What is Data Hygiene?
Data hygiene is way to ensure that your data is complete, accurate, consistent and current. While, it is impossible to have 100% perfectly clean data there are steps that you can ensure high data hygiene.
Steps for Good Data Quality:
1) Establishing a proper data governance strategy is step one in achieving good data hygiene. Data governance plan should include all stakeholders and users and make everyone accountable for data quality. It is difficult to make someone care about their data unless they realize the impact that it has on their jobs and their colleges. Often dirty data happens due to lack of understanding the need to input certain information.
2) Data quality Reporting should be established to monitor the data quality going forward. Some metrics can include: % of records with incomplete data, % of records that have not been modified in a certain time frame and other KPIs which are important to your data quality strategy.
3) Audit data providers to ensure that high quality data is being received. If you use appending services or third party data providers, it is a good idea to verify their data and ensure that the records you are receiving are complete and accurate. It is not surprising to see bounce rates of 30% or more from some of more reputable data providers in the marketplace.
4) Clean your historical data to ensure that you bring your data up to par, once you have established your data governance, reporting and have audited your providers. Often companies only clean their data when their are big changes happening such as new management, system migration or the data is so dirty that it is impacting every day life potentially including a decline in sales or increase in costs.
What is included in Data Cleansing?
The first step of data cleansing is to identify outdated, incomplete, inconsistent and duplicated records. Then it is time to clean data by:
- De-duping duplicate records – prior to deduping it is important to define what is a true duplicate. You can de-dupe on a household level or individual level for B2C companies or on a national, international or per address or even brand level for B2B companies. Regardless of the rules, it is important to ensure that you do not have duplicates in your system. You can use de-duping tools, such as StrategicDB’s Deduping Tool. You can also try to prevent duplicates inside the system prior to them being created however, in some instances you may want a duplicate therefore, those systems will restrict your business.
- Normalization or Standardizing Data – It is impossible to establish segments, run any analysis or to have a strong sales operations team without consistent data. If you have 5 different variations of the same country, or 100 different possibilities into job titles or industries, it is impossible to select all of them or have any insights on those fields. The solution is to normalize or standardize those fields that should be consistent or that can be grouped for better performance.

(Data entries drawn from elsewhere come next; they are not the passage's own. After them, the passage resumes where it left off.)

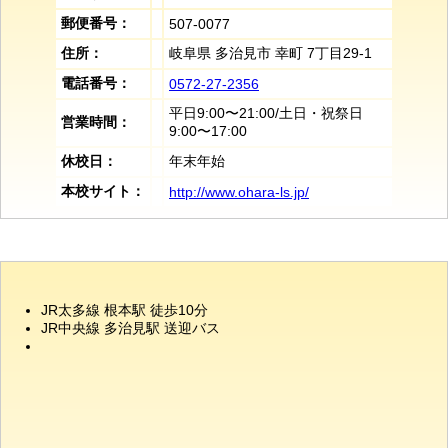
郵便番号：
507-0077
住所：
岐阜県 多治見市 幸町 7丁目29-1
電話番号：
0572-27-2356
平日9:00〜21:00/土日・祝祭日
営業時間：
9:00〜17:00
休校日：
年末年始
本校サイト：
http://www.ohara-ls.jp/
JR太多線 根本駅 徒歩10分
JR中央線 多治見駅 送迎バス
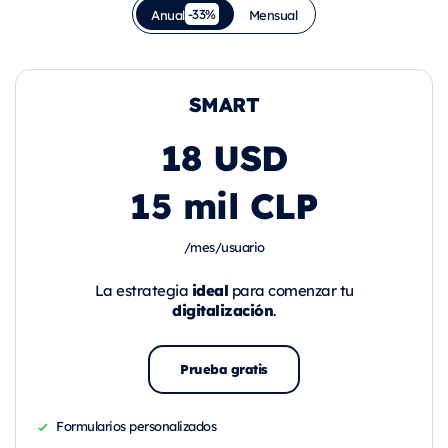
-33%
Anual
Mensual
SMART
18 USD
15 mil CLP
/mes/usuario
ideal
La estrategia
para comenzar tu
digitalización
.
Prueba gratis
Formularios personalizados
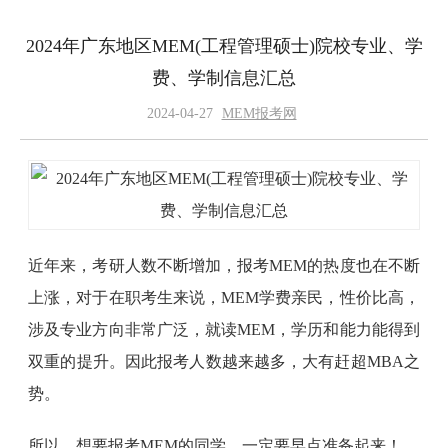
2024年广东地区MEM(工程管理硕士)院校专业、学
费、学制信息汇总
2024-04-27
MEM报考网
近年来，考研人数不断增加，报考MEM的热度也在不断
上涨，对于在职考生来说，MEM学费亲民，性价比高，
涉及专业方向非常广泛，就读MEM，学历和能力能得到
双重的提升。因此报考人数越来越多，大有赶超MBA之
势。
所以，想要报考MEM的同学，一定要早点准备起来！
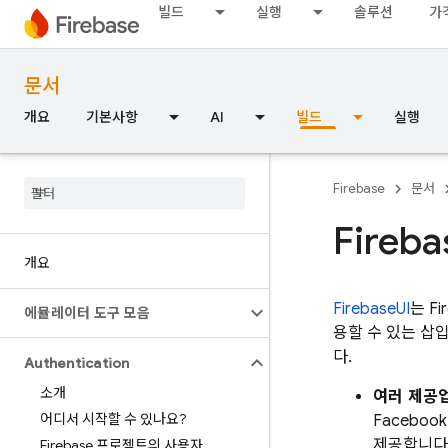
빌드
실행
솔루션
가
문서
개요
기본사항
AI
빌드
실행
Firebase
문서
Fireba
개요
FirebaseUI
는 F
에뮬레이터 도구 모음
용할 수 있는 삽입
다.
Authentication
소개
여러 제공
어디서 시작할 수 있나요?
Faceboo
제공합니다
Firebase 프로젝트의 사용자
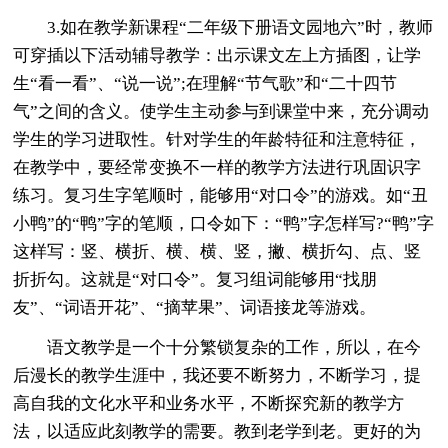
3.如在教学新课程“二年级下册语文园地六”时，教师
可穿插以下活动辅导教学：出示课文左上方插图，让学
生“看一看”、“说一说”;在理解“节气歌”和“二十四节
气”之间的含义。使学生主动参与到课堂中来，充分调动
学生的学习进取性。针对学生的年龄特征和注意特征，
在教学中，要经常变换不一样的教学方法进行巩固识字
练习。复习生字笔顺时，能够用“对口令”的游戏。如“丑
小鸭”的“鸭”字的笔顺，口令如下：“鸭”字怎样写?“鸭”字
这样写：竖、横折、横、横、竖，撇、横折勾、点、竖
折折勾。这就是“对口令”。复习组词能够用“找朋
友”、“词语开花”、“摘苹果”、词语接龙等游戏。
语文教学是一个十分繁锁复杂的工作，所以，在今
后漫长的教学生涯中，我还要不断努力，不断学习，提
高自我的文化水平和业务水平，不断探究新的教学方
法，以适应此刻教学的需要。教到老学到老。更好的为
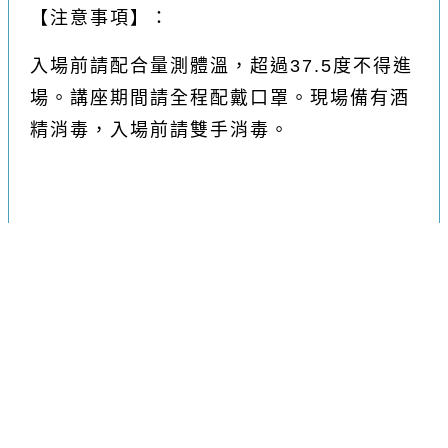
【注意事項】：
入場前請配合量測體溫，超過37.5度不得進
場。
講座期間請全程配戴口罩。
現場備有酒
精消毒，入場前請雙手消毒。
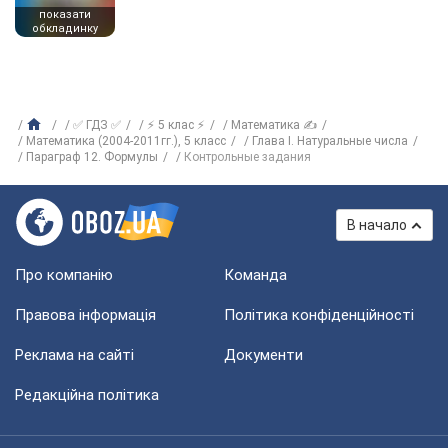
показати
обкладинку
✅ ГДЗ ✅
⚡ 5 клас ⚡
Математика ✍
Математика (2004-2011гг.), 5 класс
Глава I. Натуральные числа
Параграф 12. Формулы
Контрольные задания
В начало
Про компанію
Команда
Правова інформація
Політика конфіденційності
Реклама на сайті
Документи
Редакційна політика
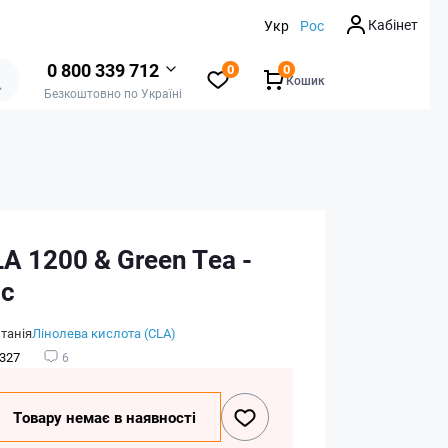
Кабінет
Укр
Рос
0 800 339 712
0
0
Кошик
Безкоштовно по Україні
A 1200 & Green Tea -
пс
танія
Лінолева кислота (CLA)
327
6
Товару немає в наявності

- Data Completeness – Not having complete data harms all users of the data. Prior to identifying which records are incomplete, it is important to establish mandatory fields for completeness. For example, you may choose to make sure that phone number, address and email is filled but other fields are good to have and not must have. After you have identified the fields that are critical and records that are missing that information your final step is to decide if you want to use third party data to append this information or you simply want to flag those records as incomplete and choose a different path.

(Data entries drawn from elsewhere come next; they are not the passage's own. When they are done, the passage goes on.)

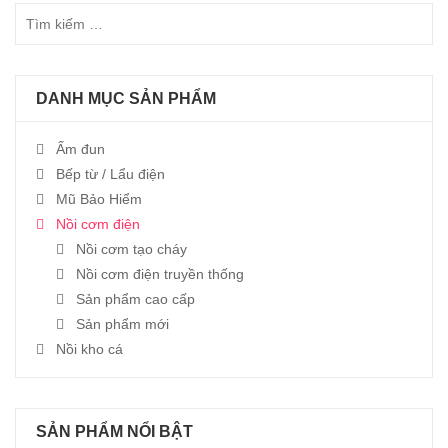
DANH MỤC SẢN PHẨM
Ấm đun
Bếp từ / Lẩu điện
Mũ Bảo Hiểm
Nồi cơm điện
Nồi cơm tạo cháy
Nồi cơm điện truyền thống
Sản phẩm cao cấp
Sản phẩm mới
Nồi kho cá
SẢN PHẨM NỔI BẬT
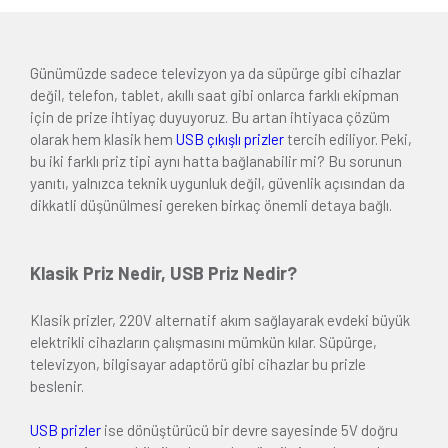
Günümüzde sadece televizyon ya da süpürge gibi cihazlar
değil, telefon, tablet, akıllı saat gibi onlarca farklı ekipman
için de prize ihtiyaç duyuyoruz. Bu artan ihtiyaca çözüm
olarak hem klasik hem
USB çıkışlı prizler
tercih ediliyor. Peki,
bu iki farklı priz tipi aynı hatta bağlanabilir mi? Bu sorunun
yanıtı, yalnızca teknik uygunluk değil, güvenlik açısından da
dikkatli düşünülmesi gereken birkaç önemli detaya bağlı.
Klasik Priz Nedir, USB Priz Nedir?
Klasik prizler, 220V alternatif akım sağlayarak evdeki büyük
elektrikli cihazların çalışmasını mümkün kılar. Süpürge,
televizyon, bilgisayar adaptörü gibi cihazlar bu prizle
beslenir.
USB prizler
ise dönüştürücü bir devre sayesinde 5V doğru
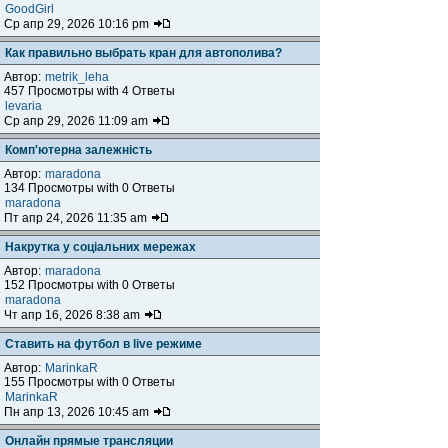
GoodGirl
Ср апр 29, 2026 10:16 pm
Как правильно выбрать кран для автополива?
Автор:
metrik_leha
457 Просмотры with 4 Ответы
levaria
Ср апр 29, 2026 11:09 am
Комп'ютерна залежність
Автор:
maradona
134 Просмотры with 0 Ответы
maradona
Пт апр 24, 2026 11:35 am
Накрутка у соціальних мережах
Автор:
maradona
152 Просмотры with 0 Ответы
maradona
Чт апр 16, 2026 8:38 am
Ставить на футбол в live режиме
Автор:
MarinkaR
155 Просмотры with 0 Ответы
MarinkaR
Пн апр 13, 2026 10:45 am
Онлайн прямые трансляции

- Outdated Data – Depending on the length of time your data has been in your CRM, your data may have the majority of records outdated and with people switching jobs every couple of years and moving every 7 or so years you can see how your data may not hold the same value as it did 5 or more years ago. There are a few ways you can clean this data. The first is to go to a data verification services to identify records that are outdated this can be costly but the more accurate approach. The second is to simply exclude those records that have not been modified or had any activity in the last x amount of years.
- False or Inaccurate Data – While you can identify bogus records and test accounts identifying records or worst fields that are not correct is almost impossible to do especially on large data sets.